◆ Task requirements
Skip every line before the one containing "[00:00.000]", then copy that line and the rest of the entries below exactly, through the last line.

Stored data
------------------------------------------------

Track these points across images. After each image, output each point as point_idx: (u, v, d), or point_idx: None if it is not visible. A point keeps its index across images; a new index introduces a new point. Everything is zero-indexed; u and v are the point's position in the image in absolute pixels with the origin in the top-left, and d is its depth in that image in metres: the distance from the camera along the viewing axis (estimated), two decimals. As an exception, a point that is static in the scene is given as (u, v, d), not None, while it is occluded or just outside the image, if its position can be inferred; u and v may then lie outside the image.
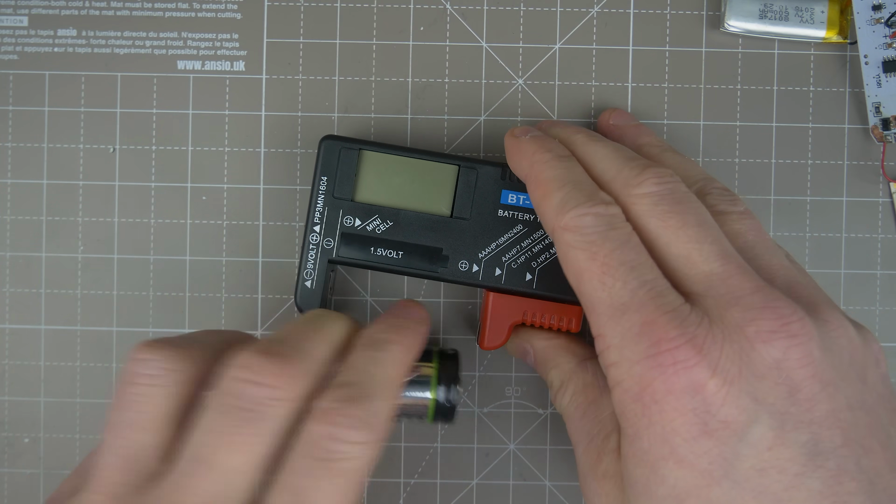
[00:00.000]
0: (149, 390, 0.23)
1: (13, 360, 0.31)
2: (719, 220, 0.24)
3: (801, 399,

------------------------------------------------

◆ Exercise answer
[00:00.000]
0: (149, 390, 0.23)
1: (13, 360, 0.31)
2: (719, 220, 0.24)
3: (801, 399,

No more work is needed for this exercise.